▸ 题目要求: 逐字照录下面这段关于罗格列酮肾保护作用的文字，全文不得有任何增删或改动。

▸ 引用原文:
罗格列酮对高血压大鼠的肾保护作用及其与血管紧张素Ⅱ受体表达的关系

目的 研究罗格列酮对高血压肾损伤的保护作用，及其与肾内血管紧张素Ⅱ(ATⅡ)受体表达的关系。 方法 两肾一夹高血压大鼠随机分为:(1)高血压未治疗组；(2)普通降压组(利血平50 µg·kg^-1·d^-1+二肼苯达嗪6.25 mg·kg^-1·d^-1+氢氯噻嗪6.25 mg·kg^-1·d^-1)； (3)常规剂量罗格列酮组(罗格列酮5 mg·kg^-1·d^-1)；(4)大剂量罗格列酮组(罗格列酮20 mg·kg^-1·d^-1)。假手术大鼠作为对照。 结果 常规剂量罗格列酮组收缩压为(176±18) mm Hg，与高血压未治疗组(191±25) mm Hg相比，无显著差异。大剂量罗格列酮组收缩压为(143±16) mm Hg， 普通降压组收缩压为(137±27)mm Hg，与高血压未治疗组相比，差异有统计学意义(P < 0.05)。 在血压、血糖、血脂水平相似的情况下，大剂量罗格列酮组尿蛋白排泄率为(16.78±3.50)mg/24 h，较普通降压组(27.94±12.79)mg/24 h显著降低(P < 0.05)。未钳夹侧肾脏病理改变轻，大剂量罗格列酮组肾小球损伤指数为18.04±7.76，与普通降压组27.92±6.39相比，差异有统计学意义(P < 0.05)；大剂量罗格列酮组微动脉壁/腔比为1.75±0.38，与普通降压组2.16±0.90相比，差异有统计学意义(P < 0.05)；大剂量罗格列酮组2型血管紧张素Ⅱ受体(AT2R)mRNA表达上调。 结论 罗格列酮对高血压肾损伤具有保护作用，可能与其上调肾内AT2R表达有关。

▸ 所给资料:
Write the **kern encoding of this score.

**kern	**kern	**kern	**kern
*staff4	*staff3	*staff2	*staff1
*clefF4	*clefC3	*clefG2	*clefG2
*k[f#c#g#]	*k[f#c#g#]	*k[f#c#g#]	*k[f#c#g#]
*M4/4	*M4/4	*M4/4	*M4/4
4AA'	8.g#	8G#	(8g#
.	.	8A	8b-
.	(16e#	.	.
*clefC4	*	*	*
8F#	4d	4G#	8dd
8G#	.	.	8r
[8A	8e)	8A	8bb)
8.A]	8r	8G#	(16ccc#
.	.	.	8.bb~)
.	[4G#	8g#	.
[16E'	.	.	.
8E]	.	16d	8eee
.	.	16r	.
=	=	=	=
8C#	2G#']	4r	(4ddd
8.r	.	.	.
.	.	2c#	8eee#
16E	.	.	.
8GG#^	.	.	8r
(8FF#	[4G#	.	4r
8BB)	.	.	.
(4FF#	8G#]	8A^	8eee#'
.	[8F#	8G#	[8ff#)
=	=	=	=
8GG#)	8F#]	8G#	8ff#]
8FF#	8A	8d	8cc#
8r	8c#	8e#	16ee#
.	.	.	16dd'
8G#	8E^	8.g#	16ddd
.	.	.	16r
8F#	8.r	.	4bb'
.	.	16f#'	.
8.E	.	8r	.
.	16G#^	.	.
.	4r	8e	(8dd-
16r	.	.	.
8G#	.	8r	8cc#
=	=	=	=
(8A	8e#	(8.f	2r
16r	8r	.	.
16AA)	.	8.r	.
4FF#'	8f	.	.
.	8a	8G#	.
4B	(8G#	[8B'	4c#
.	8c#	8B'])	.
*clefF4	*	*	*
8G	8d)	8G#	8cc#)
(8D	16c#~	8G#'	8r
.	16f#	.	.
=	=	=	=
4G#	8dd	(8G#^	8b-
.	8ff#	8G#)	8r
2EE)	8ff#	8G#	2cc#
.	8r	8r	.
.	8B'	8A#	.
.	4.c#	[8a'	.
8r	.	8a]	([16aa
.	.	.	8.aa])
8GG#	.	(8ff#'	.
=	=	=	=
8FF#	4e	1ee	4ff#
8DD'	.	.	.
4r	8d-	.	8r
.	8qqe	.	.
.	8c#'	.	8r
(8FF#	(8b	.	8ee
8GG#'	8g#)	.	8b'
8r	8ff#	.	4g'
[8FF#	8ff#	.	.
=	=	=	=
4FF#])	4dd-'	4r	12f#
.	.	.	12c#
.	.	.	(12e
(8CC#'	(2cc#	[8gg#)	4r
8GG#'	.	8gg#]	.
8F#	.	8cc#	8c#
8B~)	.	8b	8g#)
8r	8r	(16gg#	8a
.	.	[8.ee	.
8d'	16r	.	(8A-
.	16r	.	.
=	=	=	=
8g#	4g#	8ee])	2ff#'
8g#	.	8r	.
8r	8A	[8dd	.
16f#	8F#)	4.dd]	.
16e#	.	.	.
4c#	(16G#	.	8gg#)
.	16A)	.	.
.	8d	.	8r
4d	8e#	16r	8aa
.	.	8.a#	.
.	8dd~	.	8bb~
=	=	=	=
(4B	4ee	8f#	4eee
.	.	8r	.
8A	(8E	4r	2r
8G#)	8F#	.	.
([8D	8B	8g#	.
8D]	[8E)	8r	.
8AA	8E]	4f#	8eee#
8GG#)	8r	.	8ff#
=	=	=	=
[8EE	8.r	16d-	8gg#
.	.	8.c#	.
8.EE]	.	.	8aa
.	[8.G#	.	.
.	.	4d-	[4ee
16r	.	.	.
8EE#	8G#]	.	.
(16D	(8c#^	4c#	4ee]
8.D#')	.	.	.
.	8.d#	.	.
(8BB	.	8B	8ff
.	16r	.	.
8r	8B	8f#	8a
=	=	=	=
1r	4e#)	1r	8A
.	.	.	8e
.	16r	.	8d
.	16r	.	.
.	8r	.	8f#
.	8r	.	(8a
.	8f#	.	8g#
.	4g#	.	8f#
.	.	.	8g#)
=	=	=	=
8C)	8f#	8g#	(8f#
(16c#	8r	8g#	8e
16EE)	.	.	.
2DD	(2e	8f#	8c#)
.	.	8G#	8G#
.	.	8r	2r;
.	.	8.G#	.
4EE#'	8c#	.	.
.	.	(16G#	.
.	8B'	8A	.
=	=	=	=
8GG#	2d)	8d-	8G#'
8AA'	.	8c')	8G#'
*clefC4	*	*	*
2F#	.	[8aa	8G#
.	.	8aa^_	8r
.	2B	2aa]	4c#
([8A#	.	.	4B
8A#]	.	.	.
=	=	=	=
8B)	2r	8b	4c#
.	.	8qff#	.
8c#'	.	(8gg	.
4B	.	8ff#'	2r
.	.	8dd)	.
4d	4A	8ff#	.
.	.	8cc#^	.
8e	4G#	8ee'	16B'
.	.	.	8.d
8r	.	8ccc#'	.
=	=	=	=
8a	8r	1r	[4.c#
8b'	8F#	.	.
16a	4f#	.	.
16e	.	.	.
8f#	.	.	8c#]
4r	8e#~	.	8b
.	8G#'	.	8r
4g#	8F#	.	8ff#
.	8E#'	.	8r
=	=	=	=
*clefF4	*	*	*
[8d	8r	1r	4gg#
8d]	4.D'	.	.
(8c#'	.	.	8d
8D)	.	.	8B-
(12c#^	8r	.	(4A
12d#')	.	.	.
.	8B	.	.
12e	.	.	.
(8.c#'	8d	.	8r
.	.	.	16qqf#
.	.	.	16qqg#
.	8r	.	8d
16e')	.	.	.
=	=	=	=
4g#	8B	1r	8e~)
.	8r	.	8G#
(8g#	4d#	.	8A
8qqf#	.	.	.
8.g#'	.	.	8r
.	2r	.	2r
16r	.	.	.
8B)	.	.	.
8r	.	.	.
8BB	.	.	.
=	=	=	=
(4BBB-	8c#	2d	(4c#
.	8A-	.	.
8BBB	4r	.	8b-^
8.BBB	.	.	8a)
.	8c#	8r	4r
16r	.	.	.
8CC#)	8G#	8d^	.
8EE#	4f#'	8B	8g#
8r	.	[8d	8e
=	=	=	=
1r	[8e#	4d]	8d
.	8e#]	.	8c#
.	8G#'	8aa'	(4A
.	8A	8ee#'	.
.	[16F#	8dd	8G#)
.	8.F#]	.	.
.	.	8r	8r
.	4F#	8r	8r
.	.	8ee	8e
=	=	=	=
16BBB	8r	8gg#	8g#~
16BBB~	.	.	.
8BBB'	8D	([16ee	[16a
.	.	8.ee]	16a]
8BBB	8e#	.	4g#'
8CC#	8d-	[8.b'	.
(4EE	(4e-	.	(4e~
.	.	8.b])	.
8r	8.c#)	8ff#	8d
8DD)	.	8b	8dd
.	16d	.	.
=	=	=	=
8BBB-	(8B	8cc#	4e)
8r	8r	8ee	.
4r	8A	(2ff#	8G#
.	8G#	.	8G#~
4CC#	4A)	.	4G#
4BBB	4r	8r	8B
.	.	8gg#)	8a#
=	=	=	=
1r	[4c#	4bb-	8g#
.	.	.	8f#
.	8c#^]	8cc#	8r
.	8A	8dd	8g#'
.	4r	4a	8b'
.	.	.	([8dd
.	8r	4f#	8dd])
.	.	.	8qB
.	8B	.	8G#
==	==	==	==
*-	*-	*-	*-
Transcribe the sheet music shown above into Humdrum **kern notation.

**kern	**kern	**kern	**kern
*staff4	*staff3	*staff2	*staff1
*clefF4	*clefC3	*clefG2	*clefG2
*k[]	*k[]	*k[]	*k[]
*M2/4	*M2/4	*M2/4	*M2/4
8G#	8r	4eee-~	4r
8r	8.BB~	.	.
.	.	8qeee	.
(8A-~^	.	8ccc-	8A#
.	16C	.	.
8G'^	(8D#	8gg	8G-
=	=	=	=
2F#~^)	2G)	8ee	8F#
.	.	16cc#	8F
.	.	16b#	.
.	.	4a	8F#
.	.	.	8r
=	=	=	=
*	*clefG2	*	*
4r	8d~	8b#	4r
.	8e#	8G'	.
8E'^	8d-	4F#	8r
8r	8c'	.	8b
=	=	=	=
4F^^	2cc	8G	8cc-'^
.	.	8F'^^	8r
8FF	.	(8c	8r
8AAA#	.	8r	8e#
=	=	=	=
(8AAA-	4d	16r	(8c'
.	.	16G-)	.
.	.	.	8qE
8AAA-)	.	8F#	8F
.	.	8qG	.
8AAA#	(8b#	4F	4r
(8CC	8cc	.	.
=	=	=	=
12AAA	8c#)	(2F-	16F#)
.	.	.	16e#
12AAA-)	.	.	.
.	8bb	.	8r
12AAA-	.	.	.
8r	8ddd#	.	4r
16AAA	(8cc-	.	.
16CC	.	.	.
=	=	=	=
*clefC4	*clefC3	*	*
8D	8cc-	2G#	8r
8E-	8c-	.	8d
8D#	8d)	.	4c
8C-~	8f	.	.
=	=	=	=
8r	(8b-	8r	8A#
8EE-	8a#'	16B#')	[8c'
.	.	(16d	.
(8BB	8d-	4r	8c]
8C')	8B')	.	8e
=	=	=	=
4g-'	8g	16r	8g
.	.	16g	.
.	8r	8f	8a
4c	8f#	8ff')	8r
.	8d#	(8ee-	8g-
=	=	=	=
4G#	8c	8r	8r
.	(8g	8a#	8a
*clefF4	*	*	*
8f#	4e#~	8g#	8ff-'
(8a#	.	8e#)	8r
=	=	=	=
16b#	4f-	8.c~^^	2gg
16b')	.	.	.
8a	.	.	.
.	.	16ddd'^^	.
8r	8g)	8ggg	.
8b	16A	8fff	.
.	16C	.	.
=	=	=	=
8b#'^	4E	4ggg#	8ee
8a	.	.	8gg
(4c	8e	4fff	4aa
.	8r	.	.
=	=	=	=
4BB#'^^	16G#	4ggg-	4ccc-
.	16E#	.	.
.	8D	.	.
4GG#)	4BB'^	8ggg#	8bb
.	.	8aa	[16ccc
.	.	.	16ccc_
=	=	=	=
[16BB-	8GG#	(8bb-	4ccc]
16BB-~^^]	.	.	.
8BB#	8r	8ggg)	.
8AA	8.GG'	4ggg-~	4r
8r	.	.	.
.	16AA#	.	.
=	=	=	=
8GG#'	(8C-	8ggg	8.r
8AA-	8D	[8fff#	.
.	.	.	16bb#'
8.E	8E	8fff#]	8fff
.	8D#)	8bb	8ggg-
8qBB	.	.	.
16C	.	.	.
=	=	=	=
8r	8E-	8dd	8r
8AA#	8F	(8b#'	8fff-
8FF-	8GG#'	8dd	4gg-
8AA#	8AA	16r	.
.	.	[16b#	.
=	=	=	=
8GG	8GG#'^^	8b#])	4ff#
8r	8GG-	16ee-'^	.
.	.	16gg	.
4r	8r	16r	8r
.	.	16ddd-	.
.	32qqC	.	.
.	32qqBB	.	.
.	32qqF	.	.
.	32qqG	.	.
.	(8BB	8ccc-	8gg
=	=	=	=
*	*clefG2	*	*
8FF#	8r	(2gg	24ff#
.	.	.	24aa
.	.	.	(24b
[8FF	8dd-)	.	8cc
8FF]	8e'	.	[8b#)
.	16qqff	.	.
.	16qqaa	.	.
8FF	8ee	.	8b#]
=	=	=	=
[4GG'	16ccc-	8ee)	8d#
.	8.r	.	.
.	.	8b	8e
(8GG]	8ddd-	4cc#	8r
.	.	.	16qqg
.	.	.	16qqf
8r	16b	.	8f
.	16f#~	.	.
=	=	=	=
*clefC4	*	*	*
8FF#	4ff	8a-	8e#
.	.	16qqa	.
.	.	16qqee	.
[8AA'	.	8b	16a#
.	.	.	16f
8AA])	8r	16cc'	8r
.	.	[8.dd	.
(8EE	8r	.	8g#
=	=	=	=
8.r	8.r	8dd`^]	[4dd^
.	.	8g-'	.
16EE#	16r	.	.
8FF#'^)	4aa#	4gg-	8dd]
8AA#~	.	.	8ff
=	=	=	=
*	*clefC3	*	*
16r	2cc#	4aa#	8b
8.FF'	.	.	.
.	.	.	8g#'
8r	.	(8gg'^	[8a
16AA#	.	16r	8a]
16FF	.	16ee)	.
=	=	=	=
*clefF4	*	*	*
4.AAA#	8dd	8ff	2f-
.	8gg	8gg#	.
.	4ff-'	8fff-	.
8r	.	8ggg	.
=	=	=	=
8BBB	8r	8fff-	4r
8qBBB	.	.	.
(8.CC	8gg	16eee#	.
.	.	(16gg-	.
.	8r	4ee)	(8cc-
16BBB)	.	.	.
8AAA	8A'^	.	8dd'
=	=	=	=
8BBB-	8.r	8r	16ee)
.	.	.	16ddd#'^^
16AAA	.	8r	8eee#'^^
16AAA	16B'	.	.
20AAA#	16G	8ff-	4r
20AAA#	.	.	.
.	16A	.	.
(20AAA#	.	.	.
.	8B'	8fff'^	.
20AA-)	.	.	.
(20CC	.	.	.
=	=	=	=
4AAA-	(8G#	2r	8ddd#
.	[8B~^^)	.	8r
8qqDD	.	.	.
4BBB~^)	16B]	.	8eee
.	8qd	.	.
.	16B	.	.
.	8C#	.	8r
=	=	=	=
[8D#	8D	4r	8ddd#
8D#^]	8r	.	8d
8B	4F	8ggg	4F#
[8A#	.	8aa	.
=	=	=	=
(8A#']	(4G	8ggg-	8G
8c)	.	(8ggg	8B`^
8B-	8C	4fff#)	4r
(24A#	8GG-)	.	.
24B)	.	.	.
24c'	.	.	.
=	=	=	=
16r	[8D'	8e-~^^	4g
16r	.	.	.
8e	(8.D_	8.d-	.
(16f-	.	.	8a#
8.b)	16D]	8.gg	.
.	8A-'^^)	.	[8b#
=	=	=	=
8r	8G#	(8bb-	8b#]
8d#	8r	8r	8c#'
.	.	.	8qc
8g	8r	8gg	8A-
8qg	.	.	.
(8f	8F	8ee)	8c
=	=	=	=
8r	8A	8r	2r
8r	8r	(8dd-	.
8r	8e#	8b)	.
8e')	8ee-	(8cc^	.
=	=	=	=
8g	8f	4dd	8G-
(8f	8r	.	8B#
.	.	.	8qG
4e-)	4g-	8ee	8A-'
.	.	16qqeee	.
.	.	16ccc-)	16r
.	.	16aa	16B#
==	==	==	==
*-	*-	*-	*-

▸ 作答栏:
罗格列酮对高血压大鼠的肾保护作用及其与血管紧张素Ⅱ受体表达的关系

目的 研究罗格列酮对高血压肾损伤的保护作用，及其与肾内血管紧张素Ⅱ(ATⅡ)受体表达的关系。 方法 两肾一夹高血压大鼠随机分为:(1)高血压未治疗组；(2)普通降压组(利血平50 µg·kg^-1·d^-1+二肼苯达嗪6.25 mg·kg^-1·d^-1+氢氯噻嗪6.25 mg·kg^-1·d^-1)； (3)常规剂量罗格列酮组(罗格列酮5 mg·kg^-1·d^-1)；(4)大剂量罗格列酮组(罗格列酮20 mg·kg^-1·d^-1)。假手术大鼠作为对照。 结果 常规剂量罗格列酮组收缩压为(176±18) mm Hg，与高血压未治疗组(191±25) mm Hg相比，无显著差异。大剂量罗格列酮组收缩压为(143±16) mm Hg， 普通降压组收缩压为(137±27)mm Hg，与高血压未治疗组相比，差异有统计学意义(P < 0.05)。 在血压、血糖、血脂水平相似的情况下，大剂量罗格列酮组尿蛋白排泄率为(16.78±3.50)mg/24 h，较普通降压组(27.94±12.79)mg/24 h显著降低(P < 0.05)。未钳夹侧肾脏病理改变轻，大剂量罗格列酮组肾小球损伤指数为18.04±7.76，与普通降压组27.92±6.39相比，差异有统计学意义(P < 0.05)；大剂量罗格列酮组微动脉壁/腔比为1.75±0.38，与普通降压组2.16±0.90相比，差异有统计学意义(P < 0.05)；大剂量罗格列酮组2型血管紧张素Ⅱ受体(AT2R)mRNA表达上调。 结论 罗格列酮对高血压肾损伤具有保护作用，可能与其上调肾内AT2R表达有关。